Monday, November 17, 2008
November 5, 2008 to March 22, 2009
The Canadian artist considers a little-known period in the history of founding-donor Joseph H. Hirshhorn’s quest to find a home for his collection. Gower’s research-based multimedia installation reveals Hirshhorn’s plan in the 1950s to build a town with art and culture at its core in the wilderness of Ontario, Canada. The original designs for the community were never realized, thus Hirshhorn was compelled to continue his pursuit of a permanent home for his art.
Based on materials uncovered by Gower as a Smithsonian Artist Research Fellow in 2007, the project presents an animated video “tour” of the town, aluminum sculptures derived from original models of the museum and office tower buildings and an installation of four cases of archival materials.
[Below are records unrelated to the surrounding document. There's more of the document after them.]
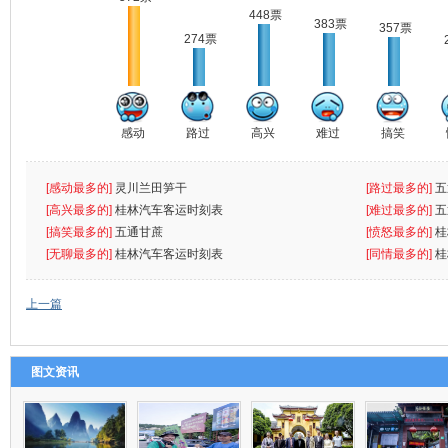
448票
383票
357票
274票
感动
路过
高兴
难过
搞笑
[感动最多的]
灵川兰田笋干
[路过最多的]
五
[高兴最多的]
桂林汽车客运时刻表
[难过最多的]
五
[搞笑最多的]
五通甘蔗
[愤怒最多的]
桂
[无聊最多的]
桂林汽车客运时刻表
[同情最多的]
桂
上一篇
图文资讯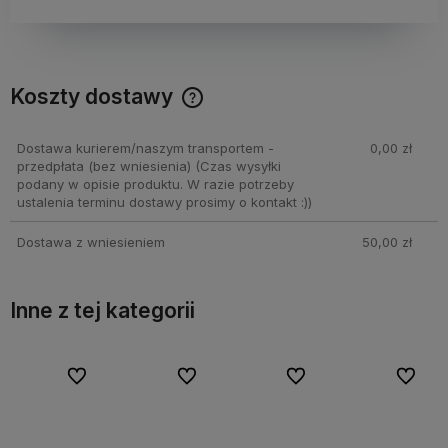
Koszty dostawy
Cena nie zawiera ewentualnych kosztów płatności
Dostawa kurierem/naszym transportem -
0,00 zł
przedpłata (bez wniesienia)
(Czas wysyłki
podany w opisie produktu. W razie potrzeby
ustalenia terminu dostawy prosimy o kontakt :))
Dostawa z wniesieniem
50,00 zł
Inne z tej kategorii
bionych
bionych
Do ulubionych
Do ulubionych
Do ulubionych
Do ulubionych
Do ulubionych
Do ulubionych
Do ulubi
Do ulubi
The cases feature a number of materials Gower discovered during his research, texts written by the artist and a selection of works on paper from the Hirshhorn’s collection dating from the 1930s to 1950s by artists such as Man Ray, Josef Albers, Irene Rice Pereira and Victor Vasarely. These are works that might have been included in an inaugural exhibition at the museum had Hirshhorn, Ontario, been realized.
The “Directions” series highlights the vitality, diversity and inventiveness that characterizes contemporary art. It has brought new work by emerging and established artists to Washington, D.C., since 1987. This exhibition is made possible in part by Trellis Fund and the Peter Norton Family Foundation and is organized by Hirshhorn curator Anne Ellegood.